Exercise instructions: Start at the line with "Ms. Rezanka responded she" in the records below, stop at the line with "Commissioner Lober stated", and return every line in that span exactly, the two end lines included.

----

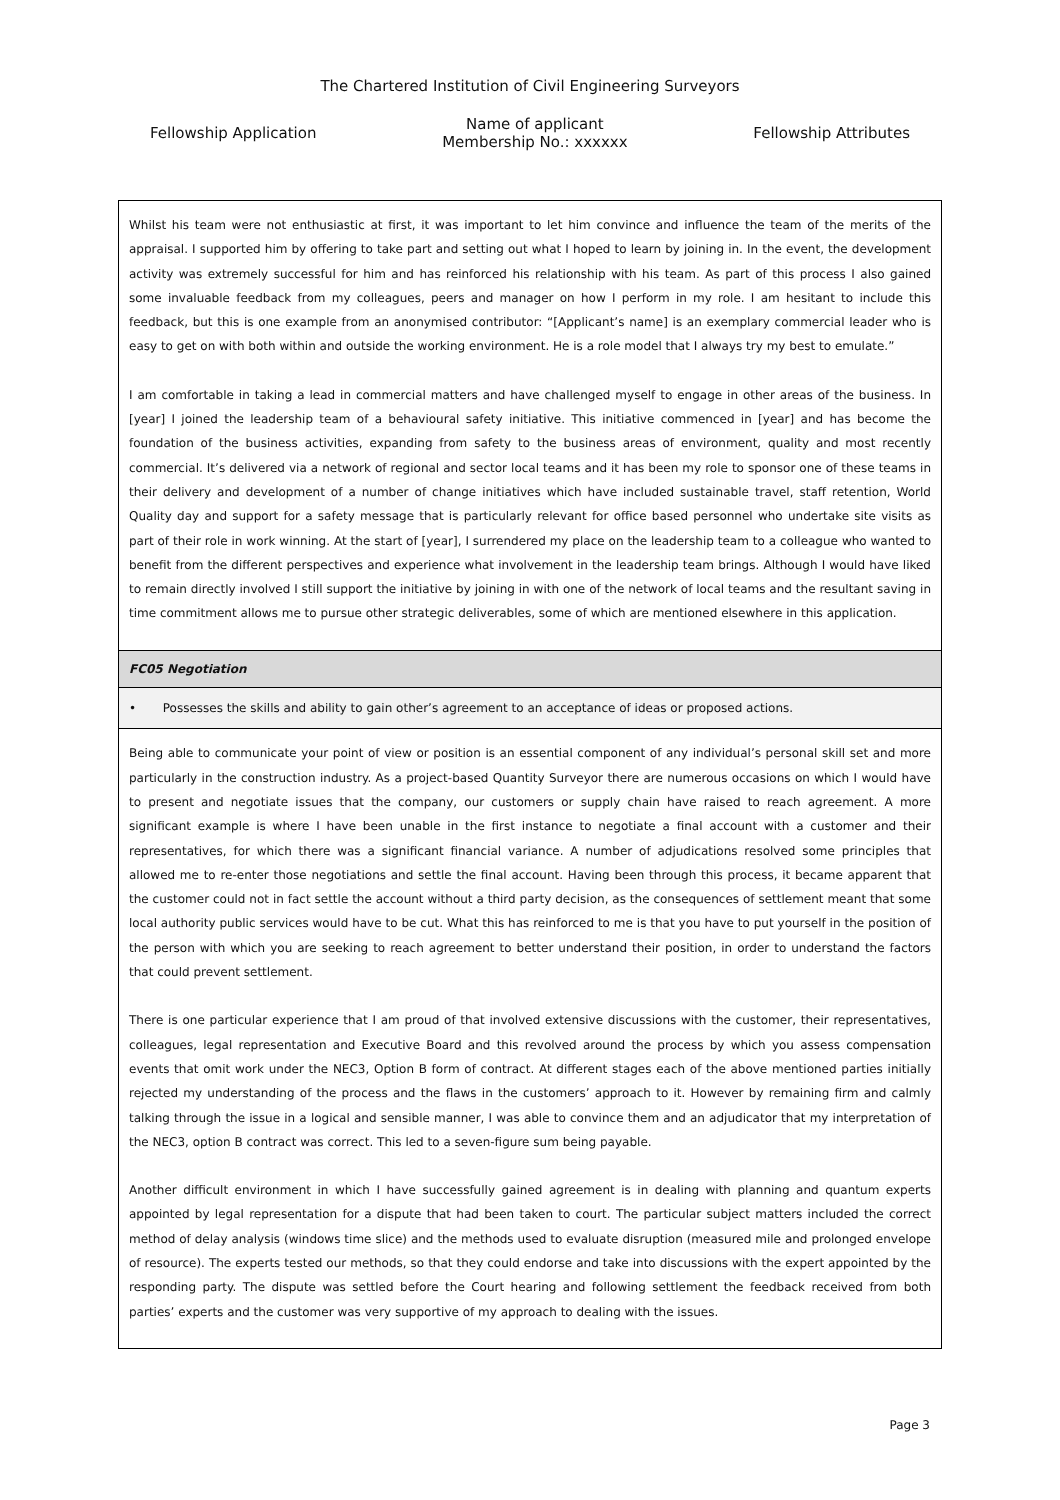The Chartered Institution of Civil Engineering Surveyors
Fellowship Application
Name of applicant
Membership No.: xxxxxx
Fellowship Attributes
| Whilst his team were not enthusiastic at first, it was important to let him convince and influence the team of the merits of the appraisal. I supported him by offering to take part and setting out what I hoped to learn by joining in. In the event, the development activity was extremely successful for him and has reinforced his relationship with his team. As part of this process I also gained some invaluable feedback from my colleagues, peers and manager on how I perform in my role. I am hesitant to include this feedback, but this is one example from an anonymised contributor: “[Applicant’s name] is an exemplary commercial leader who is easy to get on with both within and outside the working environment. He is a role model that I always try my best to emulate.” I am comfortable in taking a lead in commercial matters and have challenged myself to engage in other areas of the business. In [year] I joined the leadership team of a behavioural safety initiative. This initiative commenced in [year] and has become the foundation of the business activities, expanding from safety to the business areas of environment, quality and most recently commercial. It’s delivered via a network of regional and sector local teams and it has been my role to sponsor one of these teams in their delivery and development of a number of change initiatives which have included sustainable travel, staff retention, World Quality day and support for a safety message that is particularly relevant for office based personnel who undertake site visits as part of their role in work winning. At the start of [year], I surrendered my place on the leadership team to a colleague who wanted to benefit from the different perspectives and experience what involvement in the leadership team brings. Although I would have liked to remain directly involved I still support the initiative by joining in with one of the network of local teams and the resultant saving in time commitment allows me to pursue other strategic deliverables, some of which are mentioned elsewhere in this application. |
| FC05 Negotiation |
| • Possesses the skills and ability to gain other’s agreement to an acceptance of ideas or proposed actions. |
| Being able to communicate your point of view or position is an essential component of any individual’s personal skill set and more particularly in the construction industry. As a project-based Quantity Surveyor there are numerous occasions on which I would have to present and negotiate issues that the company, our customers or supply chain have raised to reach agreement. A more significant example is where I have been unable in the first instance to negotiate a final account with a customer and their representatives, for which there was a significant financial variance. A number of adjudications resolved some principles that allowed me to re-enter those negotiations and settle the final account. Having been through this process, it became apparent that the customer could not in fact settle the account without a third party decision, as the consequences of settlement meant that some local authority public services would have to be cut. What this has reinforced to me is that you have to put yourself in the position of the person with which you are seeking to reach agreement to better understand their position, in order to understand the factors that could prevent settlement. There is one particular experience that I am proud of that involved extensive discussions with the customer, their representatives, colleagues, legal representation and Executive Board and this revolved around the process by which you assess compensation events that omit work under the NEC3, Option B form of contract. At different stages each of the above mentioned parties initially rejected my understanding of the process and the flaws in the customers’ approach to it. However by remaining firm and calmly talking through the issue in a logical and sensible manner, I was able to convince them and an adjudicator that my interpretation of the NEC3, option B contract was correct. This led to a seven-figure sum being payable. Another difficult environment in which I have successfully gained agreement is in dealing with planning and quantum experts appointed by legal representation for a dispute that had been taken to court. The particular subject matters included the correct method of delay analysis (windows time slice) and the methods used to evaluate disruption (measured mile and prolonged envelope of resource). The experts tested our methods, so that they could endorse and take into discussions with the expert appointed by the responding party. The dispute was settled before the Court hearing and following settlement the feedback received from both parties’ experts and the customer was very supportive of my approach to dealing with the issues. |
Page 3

----

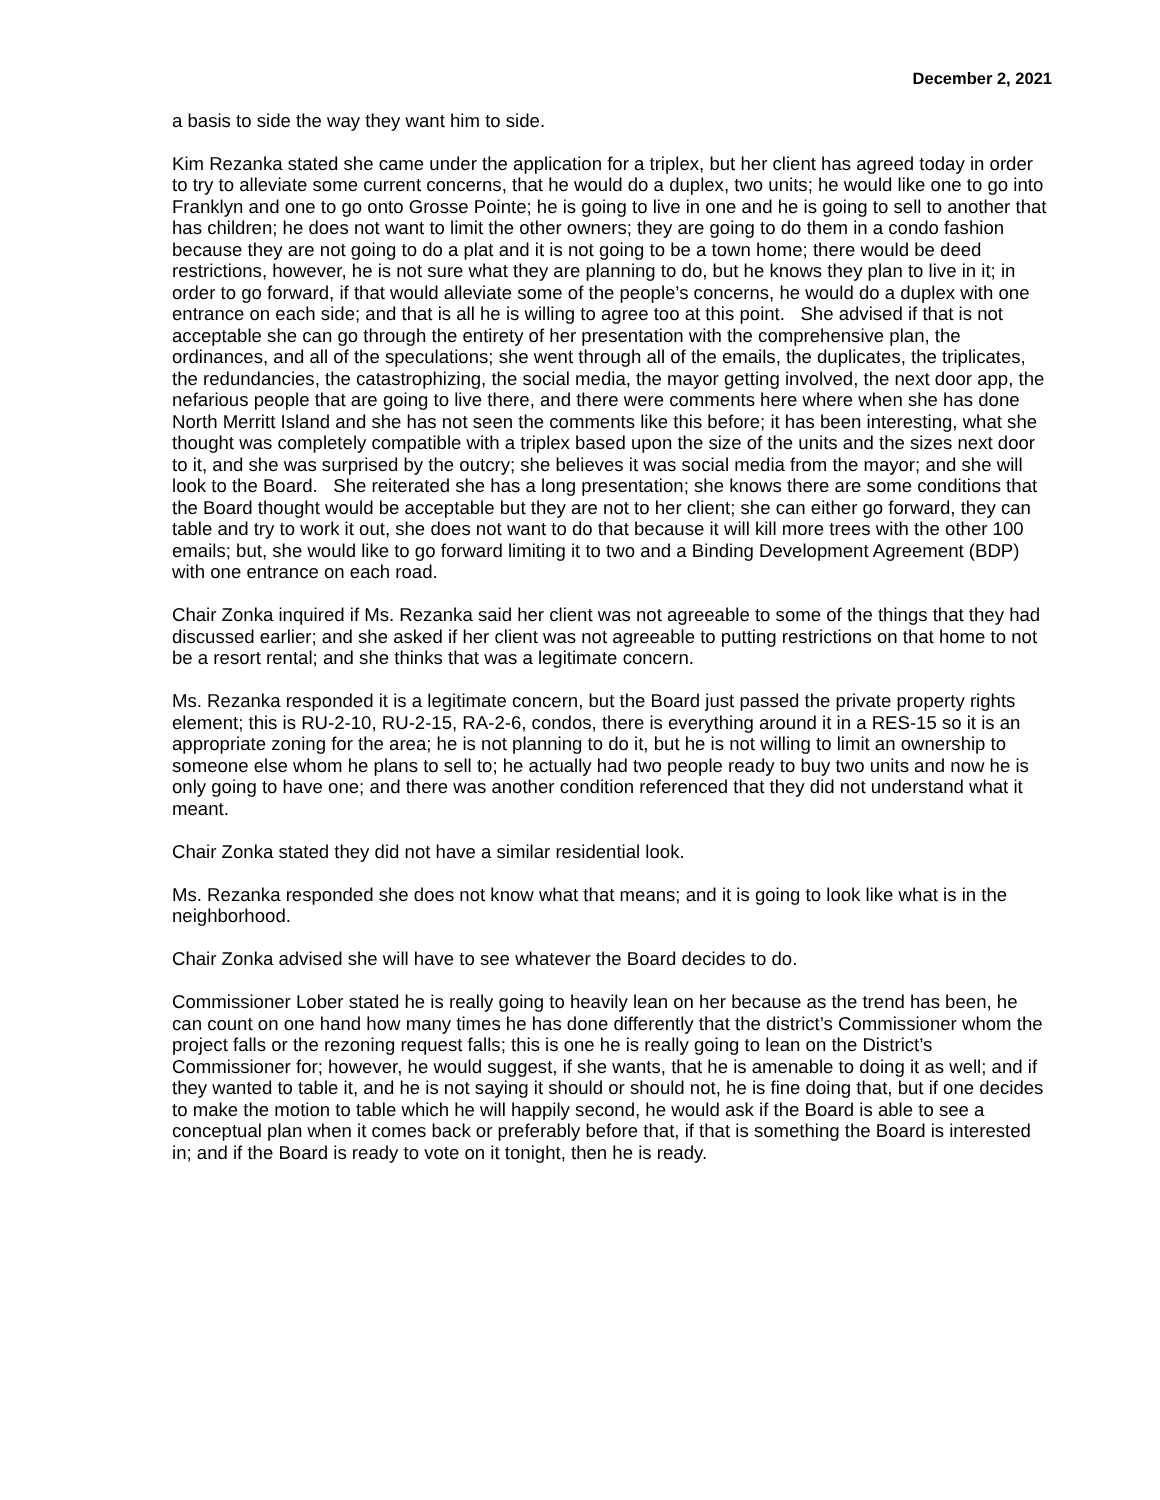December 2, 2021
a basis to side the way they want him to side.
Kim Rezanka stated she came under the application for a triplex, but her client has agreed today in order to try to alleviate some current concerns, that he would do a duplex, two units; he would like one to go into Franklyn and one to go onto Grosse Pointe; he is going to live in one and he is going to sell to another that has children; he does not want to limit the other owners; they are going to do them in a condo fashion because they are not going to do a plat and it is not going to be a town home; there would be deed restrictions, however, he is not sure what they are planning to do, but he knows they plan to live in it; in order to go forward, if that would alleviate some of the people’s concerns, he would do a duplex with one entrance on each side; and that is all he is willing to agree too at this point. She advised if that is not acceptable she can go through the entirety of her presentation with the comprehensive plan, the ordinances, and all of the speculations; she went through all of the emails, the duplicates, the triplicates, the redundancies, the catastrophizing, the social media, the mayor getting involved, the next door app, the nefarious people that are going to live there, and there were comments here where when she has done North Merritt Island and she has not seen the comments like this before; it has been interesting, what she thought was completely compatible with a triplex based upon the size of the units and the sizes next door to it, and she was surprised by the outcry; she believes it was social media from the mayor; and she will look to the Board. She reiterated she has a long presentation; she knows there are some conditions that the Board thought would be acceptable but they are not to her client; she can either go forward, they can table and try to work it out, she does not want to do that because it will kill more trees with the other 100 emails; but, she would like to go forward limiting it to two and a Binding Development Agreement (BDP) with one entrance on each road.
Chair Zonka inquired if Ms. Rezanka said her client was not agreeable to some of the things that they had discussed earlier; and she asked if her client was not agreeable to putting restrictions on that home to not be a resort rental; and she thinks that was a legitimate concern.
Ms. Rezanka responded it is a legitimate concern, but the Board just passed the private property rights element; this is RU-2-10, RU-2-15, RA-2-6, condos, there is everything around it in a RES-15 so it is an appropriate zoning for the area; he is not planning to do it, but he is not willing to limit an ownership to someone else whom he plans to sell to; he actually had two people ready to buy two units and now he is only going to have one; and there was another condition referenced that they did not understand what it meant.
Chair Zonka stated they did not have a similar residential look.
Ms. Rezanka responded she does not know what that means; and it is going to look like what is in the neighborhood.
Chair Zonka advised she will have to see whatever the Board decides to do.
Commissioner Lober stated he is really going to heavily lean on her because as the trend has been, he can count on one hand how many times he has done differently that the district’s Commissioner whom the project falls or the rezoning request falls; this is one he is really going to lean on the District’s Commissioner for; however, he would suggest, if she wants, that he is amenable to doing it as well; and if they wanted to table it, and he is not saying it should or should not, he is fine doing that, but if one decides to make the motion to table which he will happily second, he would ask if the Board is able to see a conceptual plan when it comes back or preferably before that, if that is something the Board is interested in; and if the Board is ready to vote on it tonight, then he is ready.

----

Response area:
Ms. Rezanka responded she does not know what that means; and it is going to look like what is in the neighborhood.
Chair Zonka advised she will have to see whatever the Board decides to do.
Commissioner Lober stated he is really going to heavily lean on her because as the trend has been, he can count on one hand how many times he has done differently that the district’s Commissioner whom the project falls or the rezoning request falls; this is one he is really going to lean on the District’s Commissioner for; however, he would suggest, if she wants, that he is amenable to doing it as well; and if they wanted to table it, and he is not saying it should or should not, he is fine doing that, but if one decides to make the motion to table which he will happily second, he would ask if the Board is able to see a conceptual plan when it comes back or preferably before that, if that is something the Board is interested in; and if the Board is ready to vote on it tonight, then he is ready.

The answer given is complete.